Looking at times like a gargantuan, orange praying mantis, a 600-ton, 350-foot tall crane landed on Lake Avenue this week to place a new stainless steel liner into a flue in the campus power plant’s exhaust stack. 

The liner is needed to activate a flue that will handle exhaust from the jet turbine system now being installed to expand the plant’s generating capacity to accommodate the Albert Sherman Center. 

“We’re expanding the plant because the campus is expanding,” said Joseph Collins, director of energy resources. “We currently use two flues in the stack, but when it was built, a third flue was included in case the school ever wanted to install an incinerator, which was never done, or to accommodate the very kind of expansion happening now. It’s an example of good planning by past leadership which has saved significant costs today.” 

Until the beginning of the plant expansion project, the spare flue was fitted with a ladder used to access the top of the stack for inspections and to maintain the warning lights that illuminate the stack so that it is visible to Life Flight and other aircraft. When the new gas turbine is fired up later this year, however, that spare flue needs to be put to use, Collins said. 

To prepare for the new flue liner, the internal ladder and electrical lines were removed, and a new ladder, catwalk and electrical conduit were installed on the outside of the stack. This week a crew from Boston Chimney and Tower Company, supported by a crane from the Hallmore Corp., installed the 200-foot stainless steel liner in the third flue. The liner was fabricated in 50-foot sections, five feet in diameter, each section weighing seven tons. 

Using a special transport cage, a team of chimney workers was hoisted to the top of the plant’s stack, carrying the heavy tools they would use to install the liner. Then, the crane operator lifted the first liner section high above the stack, and the workers helped guide it down into the flue, until it was nearly all inside the stack. 

The exposed end of the liner section carried a flange fitting with 64 holes. A second section of liner (also with a flange fitting) was hoisted above it, and the chimney crew fitted the two sections together, tightening 64 bolts into place with a pneumatic wrench. Once joined together, the liner sections were lowered again, so the end of the second section was exposed, and the joining process repeated until all four sections were connected and fixed in place inside the flue. 

“The project went along very smoothly,” Collins said. 

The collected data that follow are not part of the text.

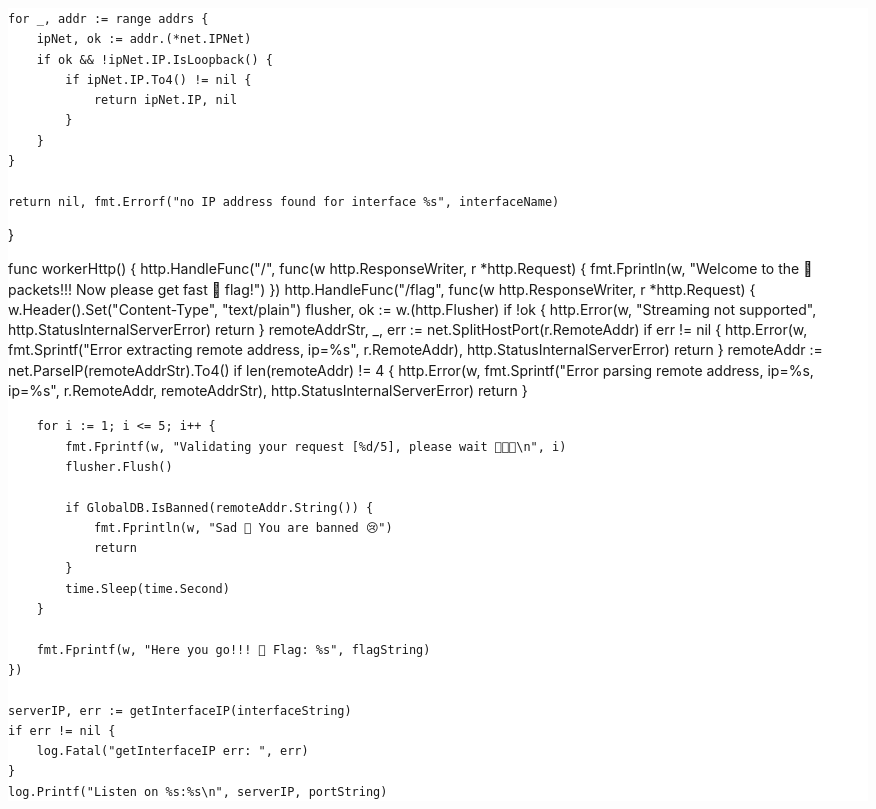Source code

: 	for _, addr := range addrs {
		ipNet, ok := addr.(*net.IPNet)
		if ok && !ipNet.IP.IsLoopback() {
			if ipNet.IP.To4() != nil {
				return ipNet.IP, nil
			}
		}
	}

	return nil, fmt.Errorf("no IP address found for interface %s", interfaceName)
}

func workerHttp() {
	http.HandleFunc("/", func(w http.ResponseWriter, r *http.Request) {
		fmt.Fprintln(w, "Welcome to the 🐸packets!!! Now please get fast 🐸 flag!")
	})
	http.HandleFunc("/flag", func(w http.ResponseWriter, r *http.Request) {
		w.Header().Set("Content-Type", "text/plain")
		flusher, ok := w.(http.Flusher)
		if !ok {
			http.Error(w, "Streaming not supported", http.StatusInternalServerError)
			return
		}
		remoteAddrStr, _, err := net.SplitHostPort(r.RemoteAddr)
		if err != nil {
			http.Error(w, fmt.Sprintf("Error extracting remote address, ip=%s", r.RemoteAddr), http.StatusInternalServerError)
			return
		}
		remoteAddr := net.ParseIP(remoteAddrStr).To4()
		if len(remoteAddr) != 4 {
			http.Error(w, fmt.Sprintf("Error parsing remote address, ip=%s, ip=%s", r.RemoteAddr, remoteAddrStr), http.StatusInternalServerError)
			return
		}

		for i := 1; i <= 5; i++ {
			fmt.Fprintf(w, "Validating your request [%d/5], please wait 🐸🐸🐸\n", i)
			flusher.Flush()

			if GlobalDB.IsBanned(remoteAddr.String()) {
				fmt.Fprintln(w, "Sad 🐸 You are banned 😢")
				return
			}
			time.Sleep(time.Second)
		}

		fmt.Fprintf(w, "Here you go!!! 🐸 Flag: %s", flagString)
	})

	serverIP, err := getInterfaceIP(interfaceString)
	if err != nil {
		log.Fatal("getInterfaceIP err: ", err)
	}
	log.Printf("Listen on %s:%s\n", serverIP, portString)
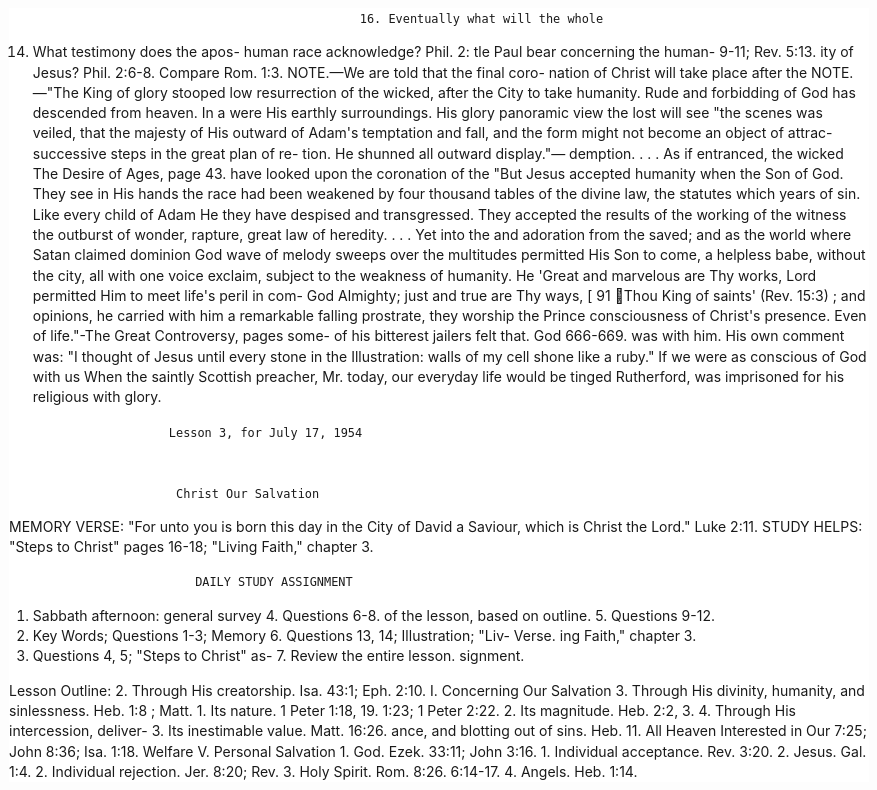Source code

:                                                      16. Eventually what will the whole
   14. What testimony does the apos-               human race acknowledge? Phil. 2:
tle Paul bear concerning the human-                9-11; Rev. 5:13.
ity of Jesus? Phil. 2:6-8. Compare
Rom. 1:3.
                                                     NOTE.—We are told that the final coro-
                                                   nation of Christ will take place after the
   NOTE.—"The King of glory stooped low            resurrection of the wicked, after the City
to take humanity. Rude and forbidding              of God has descended from heaven. In a
were His earthly surroundings. His glory           panoramic view the lost will see "the scenes
was veiled, that the majesty of His outward        of Adam's temptation and fall, and the
form might not become an object of attrac-         successive steps in the great plan of re-
tion. He shunned all outward display."—            demption. . . . As if entranced, the wicked
The Desire of Ages, page 43.                       have looked upon the coronation of the
  "But Jesus accepted humanity when the            Son of God. They see in His hands the
race had been weakened by four thousand            tables of the divine law, the statutes which
years of sin. Like every child of Adam He          they have despised and transgressed. They
accepted the results of the working of the         witness the outburst of wonder, rapture,
great law of heredity. . . . Yet into the          and adoration from the saved; and as the
world where Satan claimed dominion God             wave of melody sweeps over the multitudes
permitted His Son to come, a helpless babe,        without the city, all with one voice exclaim,
subject to the weakness of humanity. He            'Great and marvelous are Thy works, Lord
permitted Him to meet life's peril in com-         God Almighty; just and true are Thy ways,
                                              [   91
Thou King of saints' (Rev. 15:3) ; and         opinions, he carried with him a remarkable
falling prostrate, they worship the Prince     consciousness of Christ's presence. Even
of life."-The Great Controversy, pages         some- of his bitterest jailers felt that. God
666-669.                                       was with him. His own comment was: "I
                                               thought of Jesus until every stone in the
Illustration:                                  walls of my cell shone like a ruby."
                                                 If we were as conscious of God with us
 When the saintly Scottish preacher, Mr.       today, our everyday life would be tinged
Rutherford, was imprisoned for his religious   with glory.


                              Lesson 3, for July 17, 1954


                               Christ Our Salvation

MEMORY VERSE: "For unto you is born this day in the City of David a Saviour,
   which is Christ the Lord." Luke 2:11.
STUDY HELPS: "Steps to Christ" pages 16-18; "Living Faith," chapter 3.

                              DAILY STUDY ASSIGNMENT

1. Sabbath afternoon: general survey           4. Questions 6-8.
    of the lesson, based on outline.           5. Questions 9-12.
2. Key Words; Questions 1-3; Memory            6. Questions 13, 14; Illustration; "Liv-
    Verse.                                         ing Faith," chapter 3.
3. Questions 4, 5; "Steps to Christ" as-       7. Review the entire lesson.
    signment.



Lesson Outline:                                     2. Through His creatorship. Isa. 43:1;
                                                        Eph. 2:10.
I. Concerning Our Salvation                         3. Through His divinity, humanity,
                                                        and sinlessness. Heb. 1:8 ; Matt.
    1. Its nature. 1 Peter 1:18, 19.                    1:23; 1 Peter 2:22.
    2. Its magnitude. Heb. 2:2, 3.                  4. Through His intercession, deliver-
    3. Its inestimable value. Matt. 16:26.              ance, and blotting out of sins. Heb.
11. All Heaven Interested in Our                        7:25; John 8:36; Isa. 1:18.
      Welfare                                  V. Personal Salvation
    1. God. Ezek. 33:11; John 3:16.                 1. Individual acceptance. Rev. 3:20.
    2. Jesus. Gal. 1:4.                             2. Individual rejection. Jer. 8:20; Rev.
    3. Holy Spirit. Rom. 8:26.                           6:14-17.
    4. Angels. Heb. 1:14.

The flue work is part of a $47 million expansion of the power plant to accommodate a new 7.5 megawatt, gas-fired combustion turbine and associated equipment that will boost the plant’s capacity to generate steam, electricity and chilled water. 

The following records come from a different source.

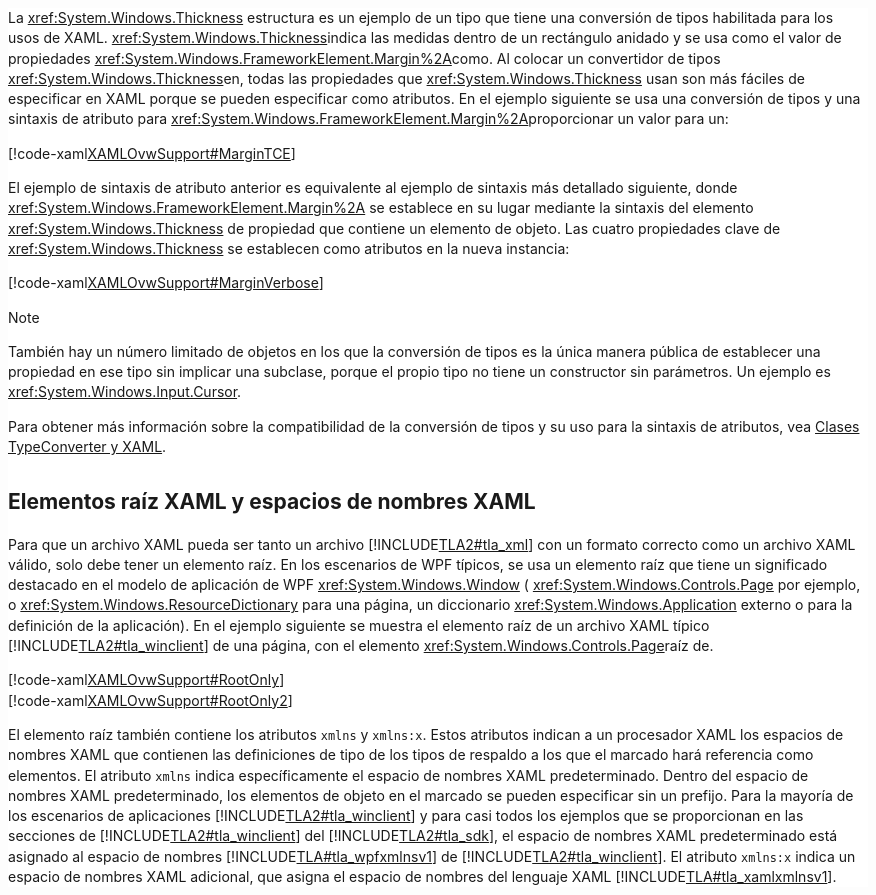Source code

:  La <xref:System.Windows.Thickness> estructura es un ejemplo de un tipo que tiene una conversión de tipos habilitada para los usos de XAML. <xref:System.Windows.Thickness>indica las medidas dentro de un rectángulo anidado y se usa como el valor de propiedades <xref:System.Windows.FrameworkElement.Margin%2A>como. Al colocar un convertidor de tipos <xref:System.Windows.Thickness>en, todas las propiedades que <xref:System.Windows.Thickness> usan son más fáciles de especificar en XAML porque se pueden especificar como atributos. En el ejemplo siguiente se usa una conversión de tipos y una sintaxis de atributo para <xref:System.Windows.FrameworkElement.Margin%2A>proporcionar un valor para un:  
  
 [!code-xaml[XAMLOvwSupport#MarginTCE](~/samples/snippets/csharp/VS_Snippets_Wpf/XAMLOvwSupport/CSharp/page7.xaml#margintce)]  
  
 El ejemplo de sintaxis de atributo anterior es equivalente al ejemplo de sintaxis más detallado siguiente, donde <xref:System.Windows.FrameworkElement.Margin%2A> se establece en su lugar mediante la sintaxis del elemento <xref:System.Windows.Thickness> de propiedad que contiene un elemento de objeto. Las cuatro propiedades clave de <xref:System.Windows.Thickness> se establecen como atributos en la nueva instancia:  
  
 [!code-xaml[XAMLOvwSupport#MarginVerbose](~/samples/snippets/csharp/VS_Snippets_Wpf/XAMLOvwSupport/CSharp/page7.xaml#marginverbose)]  
  
> [!NOTE]
>  También hay un número limitado de objetos en los que la conversión de tipos es la única manera pública de establecer una propiedad en ese tipo sin implicar una subclase, porque el propio tipo no tiene un constructor sin parámetros. Un ejemplo es <xref:System.Windows.Input.Cursor>.  
  
 Para obtener más información sobre la compatibilidad de la conversión de tipos y su uso para la sintaxis de atributos, vea [Clases TypeConverter y XAML](typeconverters-and-xaml.md).  
  
<a name="xaml_root_elements_and_xaml_namespaces"></a>   
## <a name="xaml-root-elements-and-xaml-namespaces"></a>Elementos raíz XAML y espacios de nombres XAML  
 Para que un archivo XAML pueda ser tanto un archivo [!INCLUDE[TLA2#tla_xml](../../../../includes/tla2sharptla-xml-md.md)] con un formato correcto como un archivo XAML válido, solo debe tener un elemento raíz. En los escenarios de WPF típicos, se usa un elemento raíz que tiene un significado destacado en el modelo de aplicación de WPF <xref:System.Windows.Window> ( <xref:System.Windows.Controls.Page> por ejemplo, o <xref:System.Windows.ResourceDictionary> para una página, un diccionario <xref:System.Windows.Application> externo o para la definición de la aplicación). En el ejemplo siguiente se muestra el elemento raíz de un archivo XAML típico [!INCLUDE[TLA2#tla_winclient](../../../../includes/tla2sharptla-winclient-md.md)] de una página, con el elemento <xref:System.Windows.Controls.Page>raíz de.  
  
 [!code-xaml[XAMLOvwSupport#RootOnly](~/samples/snippets/csharp/VS_Snippets_Wpf/XAMLOvwSupport/CSharp/page2.xaml#rootonly)]  
[!code-xaml[XAMLOvwSupport#RootOnly2](~/samples/snippets/csharp/VS_Snippets_Wpf/XAMLOvwSupport/CSharp/page2.xaml#rootonly2)]  
  
 El elemento raíz también contiene los atributos `xmlns` y `xmlns:x`. Estos atributos indican a un procesador XAML los espacios de nombres XAML que contienen las definiciones de tipo de los tipos de respaldo a los que el marcado hará referencia como elementos. El atributo `xmlns` indica específicamente el espacio de nombres XAML predeterminado. Dentro del espacio de nombres XAML predeterminado, los elementos de objeto en el marcado se pueden especificar sin un prefijo. Para la mayoría de los escenarios de aplicaciones [!INCLUDE[TLA2#tla_winclient](../../../../includes/tla2sharptla-winclient-md.md)] y para casi todos los ejemplos que se proporcionan en las secciones de [!INCLUDE[TLA2#tla_winclient](../../../../includes/tla2sharptla-winclient-md.md)] del [!INCLUDE[TLA2#tla_sdk](../../../../includes/tla2sharptla-sdk-md.md)], el espacio de nombres XAML predeterminado está asignado al espacio de nombres [!INCLUDE[TLA#tla_wpfxmlnsv1](../../../../includes/tlasharptla-wpfxmlnsv1-md.md)] de [!INCLUDE[TLA2#tla_winclient](../../../../includes/tla2sharptla-winclient-md.md)]. El atributo `xmlns:x` indica un espacio de nombres XAML adicional, que asigna el espacio de nombres del lenguaje XAML [!INCLUDE[TLA#tla_xamlxmlnsv1](../../../../includes/tlasharptla-xamlxmlnsv1-md.md)].  
  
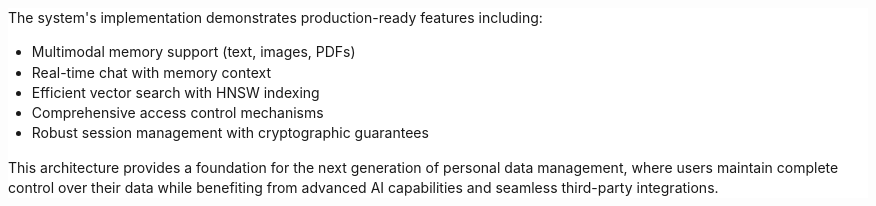The system's implementation demonstrates production-ready features including:
- Multimodal memory support (text, images, PDFs)
- Real-time chat with memory context
- Efficient vector search with HNSW indexing
- Comprehensive access control mechanisms
- Robust session management with cryptographic guarantees

This architecture provides a foundation for the next generation of personal data management, where users maintain complete control over their data while benefiting from advanced AI capabilities and seamless third-party integrations.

When the new gas turbine is operating, one of the plant’s original gas and oil-fired steam boilers will be taken off line and kept in reserve as an emergency back-up. Since natural gas burns cleaner than oil, and the new jet turbine is highly efficient, the expanded power plant will actually have lower greenhouse gas emissions, despite its added energy capacity. Additionally, the new turbine will incorporate a catalytic reduction system to remove pollutants before the exhaust gasses are discharged through the existing stack. 

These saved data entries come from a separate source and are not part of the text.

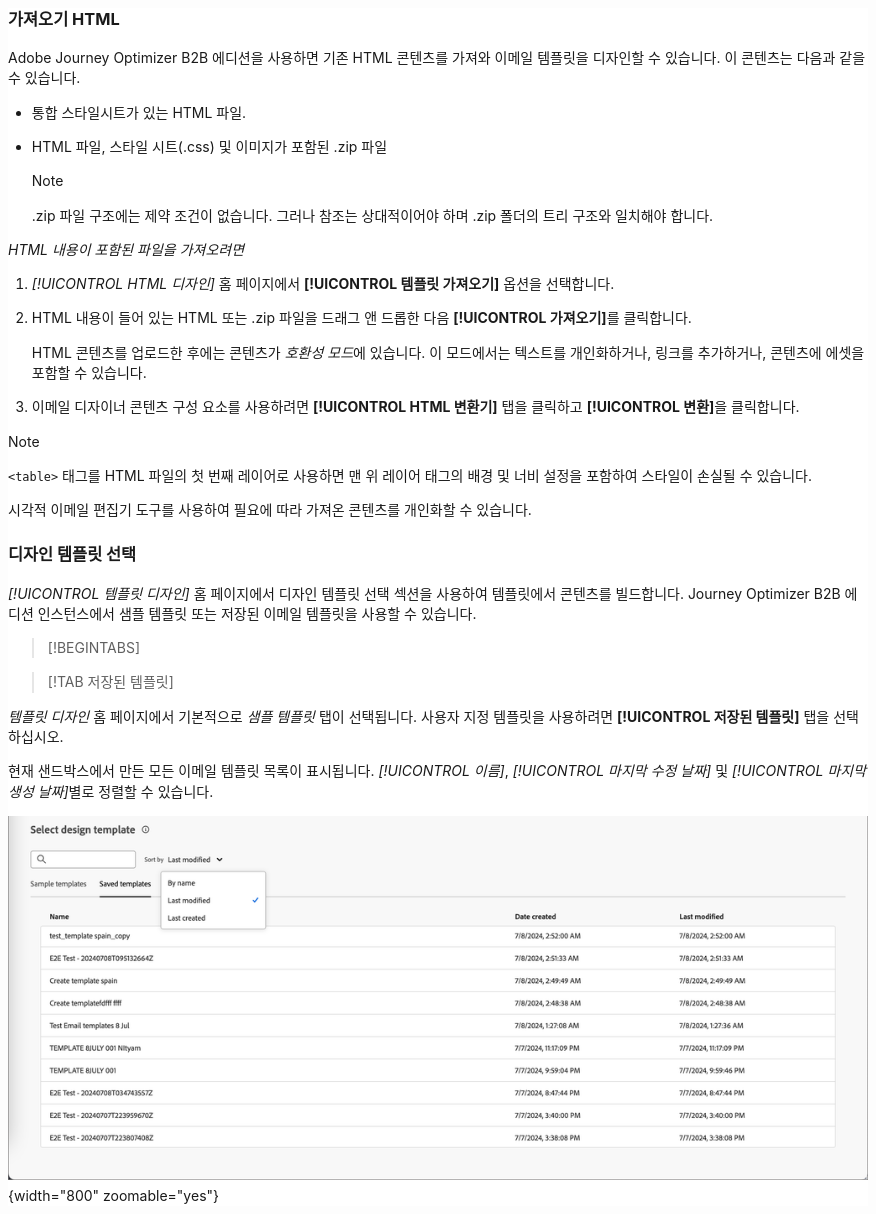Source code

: ### 가져오기 HTML

Adobe Journey Optimizer B2B 에디션을 사용하면 기존 HTML 콘텐츠를 가져와 이메일 템플릿을 디자인할 수 있습니다. 이 콘텐츠는 다음과 같을 수 있습니다.

* 통합 스타일시트가 있는 HTML 파일.
* HTML 파일, 스타일 시트(.css) 및 이미지가 포함된 .zip 파일

  >[!NOTE]
  >
  >.zip 파일 구조에는 제약 조건이 없습니다. 그러나 참조는 상대적이어야 하며 .zip 폴더의 트리 구조와 일치해야 합니다.

_HTML 내용이 포함된 파일을 가져오려면_

1. _[!UICONTROL HTML 디자인]_ 홈 페이지에서 **[!UICONTROL 템플릿 가져오기]** 옵션을 선택합니다.

1. HTML 내용이 들어 있는 HTML 또는 .zip 파일을 드래그 앤 드롭한 다음 **[!UICONTROL 가져오기]**&#x200B;를 클릭합니다.

   HTML 콘텐츠를 업로드한 후에는 콘텐츠가 _호환성 모드_&#x200B;에 있습니다. 이 모드에서는 텍스트를 개인화하거나, 링크를 추가하거나, 콘텐츠에 에셋을 포함할 수 있습니다.

1. 이메일 디자이너 콘텐츠 구성 요소를 사용하려면 **[!UICONTROL HTML 변환기]** 탭을 클릭하고 **[!UICONTROL 변환]**&#x200B;을 클릭합니다.

>[!NOTE]
>
>`<table>` 태그를 HTML 파일의 첫 번째 레이어로 사용하면 맨 위 레이어 태그의 배경 및 너비 설정을 포함하여 스타일이 손실될 수 있습니다.

시각적 이메일 편집기 도구를 사용하여 필요에 따라 가져온 콘텐츠를 개인화할 수 있습니다.

### 디자인 템플릿 선택

_[!UICONTROL 템플릿 디자인]_ 홈 페이지에서 디자인 템플릿 선택 섹션을 사용하여 템플릿에서 콘텐츠를 빌드합니다. Journey Optimizer B2B 에디션 인스턴스에서 샘플 템플릿 또는 저장된 이메일 템플릿을 사용할 수 있습니다.

>[!BEGINTABS]

>[!TAB 저장된 템플릿]

_템플릿 디자인_ 홈 페이지에서 기본적으로 _샘플 템플릿_ 탭이 선택됩니다. 사용자 지정 템플릿을 사용하려면 **[!UICONTROL 저장된 템플릿]** 탭을 선택하십시오.

현재 샌드박스에서 만든 모든 이메일 템플릿 목록이 표시됩니다. _[!UICONTROL 이름]_, _[!UICONTROL 마지막 수정 날짜]_ 및 _[!UICONTROL 마지막 생성 날짜]_&#x200B;별로 정렬할 수 있습니다.

![저장된 템플릿 선택](./assets/templates-design-saved-sort-by.png){width="800" zoomable="yes"}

Skanska USA is the general contractor for the plant expansion, which also includes construction of a new control room for the entire plant. The existing plant produces all the steam and chilled water currently needed on campus, and about half of the electricity used. The expanded plant will be able to meet nearly all of the campus’s electrical demand, even after the opening of the Sherman Center, but the school will maintain a connection to the external utility grid to handle peak demand and as a back-up resource.